A new Android trojan named GoldDigger has emerged to set its sights on Vietnam’s financial sector. Cybersecurity firm Group-IB revealed that its intriguing moniker is derived from a distinct “GoldActivity” activity embedded within its APK structure.

Diving into Details

• It can masquerade as a counterfeit Android application, impersonate a Vietnamese government portal, and also pose as a local energy company.
• GoldDigger abuses Android’s Accessibility Service to extract personal information, intercept SMS messages, and execute various user actions.
• The trojan’s primary objective is to pilfer banking credentials. 

Evasion technique

• The malware employs “Virbox Protector,” a legitimate software, making the trojan’s detection and analysis exceptionally challenging.
• This software not only impedes both static and dynamic malware analysis but also stymies malicious activity identification in sandboxes or emulators.

Why this matters

• GoldDigger’s reach may extend beyond Vietnam.

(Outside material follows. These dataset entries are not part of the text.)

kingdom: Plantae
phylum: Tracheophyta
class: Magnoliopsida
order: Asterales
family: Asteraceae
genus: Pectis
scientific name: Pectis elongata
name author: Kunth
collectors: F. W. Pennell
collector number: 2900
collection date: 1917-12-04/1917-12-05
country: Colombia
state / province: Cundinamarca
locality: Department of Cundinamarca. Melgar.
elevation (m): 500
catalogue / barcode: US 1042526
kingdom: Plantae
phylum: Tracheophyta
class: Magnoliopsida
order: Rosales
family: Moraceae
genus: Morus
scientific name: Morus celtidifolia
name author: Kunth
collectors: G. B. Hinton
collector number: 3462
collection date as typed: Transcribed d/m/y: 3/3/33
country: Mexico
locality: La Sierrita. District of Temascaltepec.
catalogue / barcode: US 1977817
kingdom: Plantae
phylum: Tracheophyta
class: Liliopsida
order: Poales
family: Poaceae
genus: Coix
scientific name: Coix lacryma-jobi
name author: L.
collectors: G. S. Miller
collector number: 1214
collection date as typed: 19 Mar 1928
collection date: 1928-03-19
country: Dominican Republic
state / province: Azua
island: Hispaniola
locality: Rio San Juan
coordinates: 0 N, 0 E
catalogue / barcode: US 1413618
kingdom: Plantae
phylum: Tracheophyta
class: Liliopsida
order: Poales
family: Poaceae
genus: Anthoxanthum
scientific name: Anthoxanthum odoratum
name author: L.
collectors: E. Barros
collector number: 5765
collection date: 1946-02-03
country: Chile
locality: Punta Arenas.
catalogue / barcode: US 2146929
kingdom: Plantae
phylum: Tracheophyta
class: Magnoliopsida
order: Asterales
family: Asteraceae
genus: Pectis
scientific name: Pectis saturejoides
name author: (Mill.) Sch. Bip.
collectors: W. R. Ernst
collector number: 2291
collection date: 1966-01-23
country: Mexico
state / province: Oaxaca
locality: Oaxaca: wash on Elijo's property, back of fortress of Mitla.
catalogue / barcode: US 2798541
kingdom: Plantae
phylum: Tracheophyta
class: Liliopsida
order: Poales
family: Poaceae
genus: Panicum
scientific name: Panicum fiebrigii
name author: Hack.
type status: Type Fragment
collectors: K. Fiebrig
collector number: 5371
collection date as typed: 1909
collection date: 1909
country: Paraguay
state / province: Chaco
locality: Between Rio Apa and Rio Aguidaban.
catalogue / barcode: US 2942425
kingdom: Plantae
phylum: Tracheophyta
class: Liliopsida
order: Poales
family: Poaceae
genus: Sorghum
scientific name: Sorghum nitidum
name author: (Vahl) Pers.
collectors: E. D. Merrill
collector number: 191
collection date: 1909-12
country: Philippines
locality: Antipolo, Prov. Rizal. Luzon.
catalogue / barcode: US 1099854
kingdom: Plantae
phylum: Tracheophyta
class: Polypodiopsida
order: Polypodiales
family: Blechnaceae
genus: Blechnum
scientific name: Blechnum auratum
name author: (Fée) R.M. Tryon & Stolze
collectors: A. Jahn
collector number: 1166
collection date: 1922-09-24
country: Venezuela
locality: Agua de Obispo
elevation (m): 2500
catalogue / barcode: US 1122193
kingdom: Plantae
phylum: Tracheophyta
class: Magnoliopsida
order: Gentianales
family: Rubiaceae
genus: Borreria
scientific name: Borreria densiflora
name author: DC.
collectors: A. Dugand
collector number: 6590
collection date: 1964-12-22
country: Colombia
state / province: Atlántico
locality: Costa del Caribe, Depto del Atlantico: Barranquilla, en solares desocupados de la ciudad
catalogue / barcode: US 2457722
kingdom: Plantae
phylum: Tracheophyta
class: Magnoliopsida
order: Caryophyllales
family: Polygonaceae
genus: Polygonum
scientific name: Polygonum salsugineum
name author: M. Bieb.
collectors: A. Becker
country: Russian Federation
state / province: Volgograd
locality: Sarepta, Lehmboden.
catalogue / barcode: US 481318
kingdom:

Its inclusion of translations for Spanish and traditional Chinese indicates potential threats to Spanish-speaking countries and other Asia Pacific nations.
• There’s a rising trend where banking trojans harness VirBox for evasion. Besides GoldDigger, Group-IB identified more Android families currently leveraging this technique in Asia Pacific.
• These trojans aim to infect a multitude of devices to access user accounts.

Countering them demands client-side fraud protection solutions that emphasize real-time protection, adaptability, and a focus on behavioral indicators.

The bottom line

GoldDigger serves as a stark reminder of the ever-evolving cyber threats targeting Asia Pacific. As a proactive step, organizations must educate their customers about the risks associated with installing apps from unknown sources on Android devices. By monitoring user behavior and understanding genuine user interactions, organizations can fortify their defenses, ensuring that they remain a step ahead of cyber adversaries.